In the scorekeepers' Manichean view, costs change because of either "policy factors" or "technical factors." A policy factor means someone in Washington did something.
Technical factors lie outside the beltway. They are the sum of millions of decisions made by doctors, patients, and capital allocators who decide whether to use a treatment on a particular patient, build new hospitals or invest in new drugs, along with the uncertain path of science. Scorekeepers lack both an interest in how all these factors come together, as well as a sufficiently detailed model of health care spending to see how all these factors add up.
Even if they wanted to devise such a model, the scorekeepers would be hard pressed to identify all the decisions that determine how much Medicare will spend in the future. Doing so would surely be a deeply flawed process that overplayed our understanding of how uncertainty will play out. Guessing the year in which an artificial pancreas becomes possible or the next imaging technology emerges would be just that: a guess. It is far easier to take Medicare's past growth rate and use that rate to project how fast costs will grow in the future.
This is the approach adopted by Congressional Republicans in the budget process. If CBO says Medicare's costs will grow at rate x, we'll say that we won't let the program grow any faster than y. The spread between x and y becomes scoreable savings in the version of premium support proposed by House Republicans.

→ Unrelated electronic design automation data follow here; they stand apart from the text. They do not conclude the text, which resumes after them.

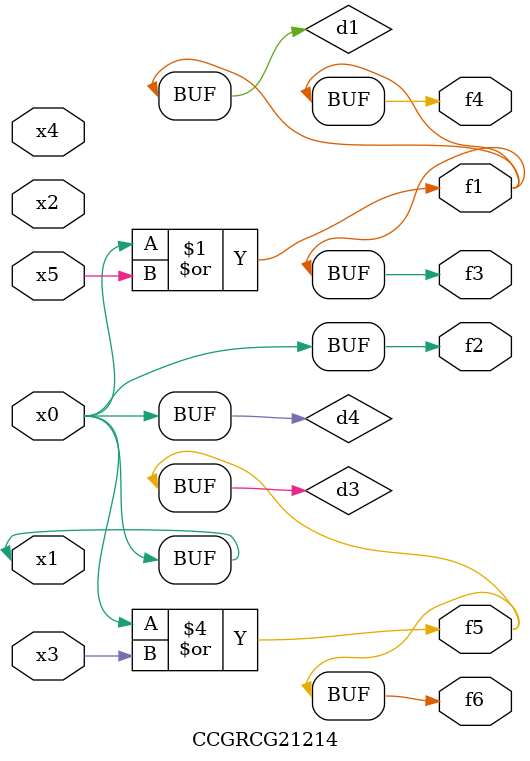
<source format=v>
module CCGRCG21214(
	input x0, x1, x2, x3, x4, x5,
	output f1, f2, f3, f4, f5, f6
);

	wire d1, d2, d3, d4;

	or (d1, x0, x5);
	xnor (d2, x1, x4);
	or (d3, x0, x3);
	buf (d4, x0, x1);
	assign f1 = d1;
	assign f2 = d4;
	assign f3 = d1;
	assign f4 = d1;
	assign f5 = d3;
	assign f6 = d3;
endmodule

</source>
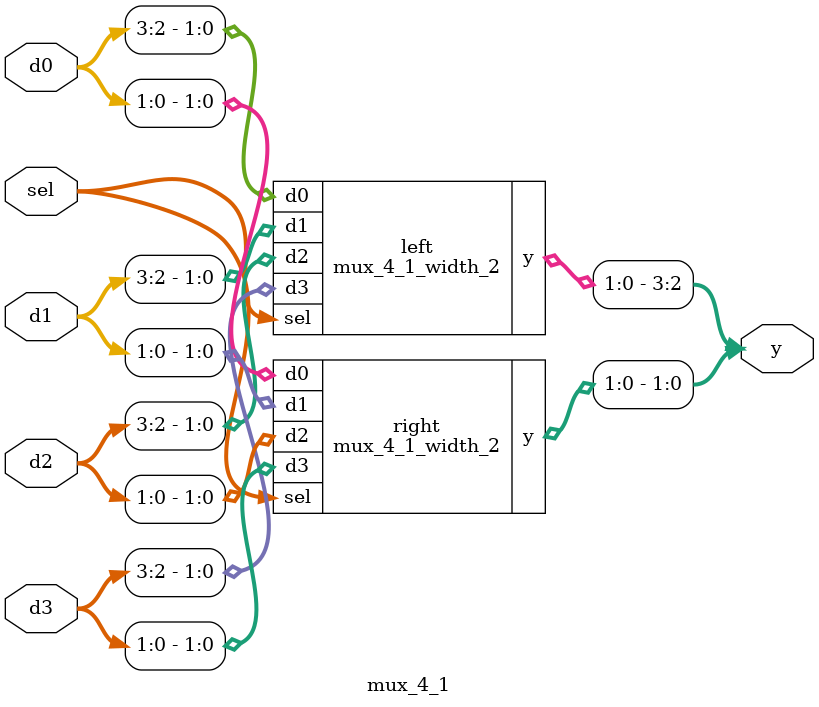
<source format=sv>

module mux_4_1_width_2
(
  input  [1:0] d0, d1, d2, d3,
  input  [1:0] sel,
  output [1:0] y
);

  assign y = sel [1] ? (sel [0] ? d3 : d2)
                     : (sel [0] ? d1 : d0);

endmodule

//----------------------------------------------------------------------------
// Task
//----------------------------------------------------------------------------

module mux_4_1
(
  input  [3:0] d0, d1, d2, d3,
  input  [1:0] sel,
  output [3:0] y
);

  // Task:
  // Implement mux_4_1 with 4-bit data
  // using two instances of mux_4_1_width_2 with 2-bit data

 mux_4_1_width_2 right
(
  .d0(d0[1:0]), 
  .d1(d1[1:0]), 
  .d2(d2[1:0]), 
  .d3(d3[1:0]),
  .sel(sel),
  .y(y[1:0])
);


 mux_4_1_width_2 left
(
 .d0(d0[3:2]), 
  .d1(d1[3:2]), 
  .d2(d2[3:2]), 
  .d3(d3[3:2]),
  .sel(sel),
  .y(y[3:2])
);

  
endmodule

</source>
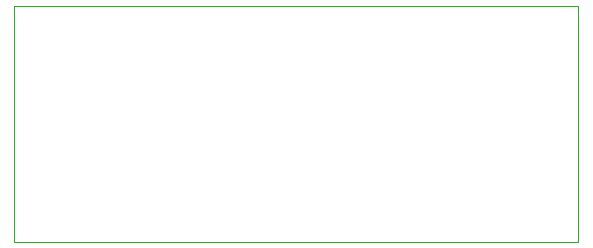
<source format=gbr>
%TF.GenerationSoftware,KiCad,Pcbnew,(5.1.10-1-10_14)*%
%TF.CreationDate,2021-07-19T22:46:51-06:00*%
%TF.ProjectId,f0-study-board,66302d73-7475-4647-992d-626f6172642e,rev?*%
%TF.SameCoordinates,Original*%
%TF.FileFunction,Profile,NP*%
%FSLAX46Y46*%
G04 Gerber Fmt 4.6, Leading zero omitted, Abs format (unit mm)*
G04 Created by KiCad (PCBNEW (5.1.10-1-10_14)) date 2021-07-19 22:46:51*
%MOMM*%
%LPD*%
G01*
G04 APERTURE LIST*
%TA.AperFunction,Profile*%
%ADD10C,0.050000*%
%TD*%
G04 APERTURE END LIST*
D10*
X97750000Y-117250000D02*
X97750000Y-97250000D01*
X145500000Y-117250000D02*
X97750000Y-117250000D01*
X145500000Y-97250000D02*
X145500000Y-117250000D01*
X97750000Y-97250000D02*
X145500000Y-97250000D01*
M02*

</source>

Though beneficial as a way to generate scorable savings, such an approach is problematic as a political strategy because it can be easily demagogued as "destroying Medicare."
Republicans have an opportunity to pursue a path of optimism and hope, of cures and improved treatment. Consider: New therapies that would delay the onset of Alzheimer's disease by five years could save $50 billion within five years. These savings could be tomorrow's version of the savings that resulted from closing iron lung units after the introduction of the polio vaccine.
Politicians' skills do not include conjuring up new therapies for Alzheimer's. The challenge for legislators is to shape a policy environment most conductive to developing new therapies. Right now the only loud voices out there come from advocates for more spending for biomedical research. Republicans often recoil from equating more spending with more progress. So far they have not articulated an alternative. Republicans have to engage more forcefully on these issues.
Republicans need to build up their credibility on cures. They need to become as friendly with bench scientists and start-up biotech entrepreneurs as they are with small business owners and IT entrepreneurs. They need to spend time with the vital communities of disease advocates who are creating new collaborations with drug companies to create the treatments and cures they and their loved ones need. They need to develop an agenda and a set of experiences that allow them to speak to the fear behind the question asked at a town hall meeting. If I get a diagnosis of Alzheimer's or cancer, what can be done for me? They need some substance to back up the assertion, "I don't want to destroy Medicare; I want to destroy cancer."
Such a message and supply-side policy approach will put Republicans on the side of hope and offer a rallying point that scoreable savings never will. In short, Congressional Republicans need to build credibility that demonstrates their strategy for Medicare is about harnessing the power of market forces to accelerate medical innovation, cures, and treatments to improve the quality of life our families, friends, and neighbors. That's what it will take to erode the line of attack that Republicans want to "destroy Medicare."
Hanns Kuttner is a Senior Fellow at Hudson Institute and a contributor to the Institute's Future of Innovation Initiative. His previous positions include working for the federal agency which runs the Medicare and Medicaid programs.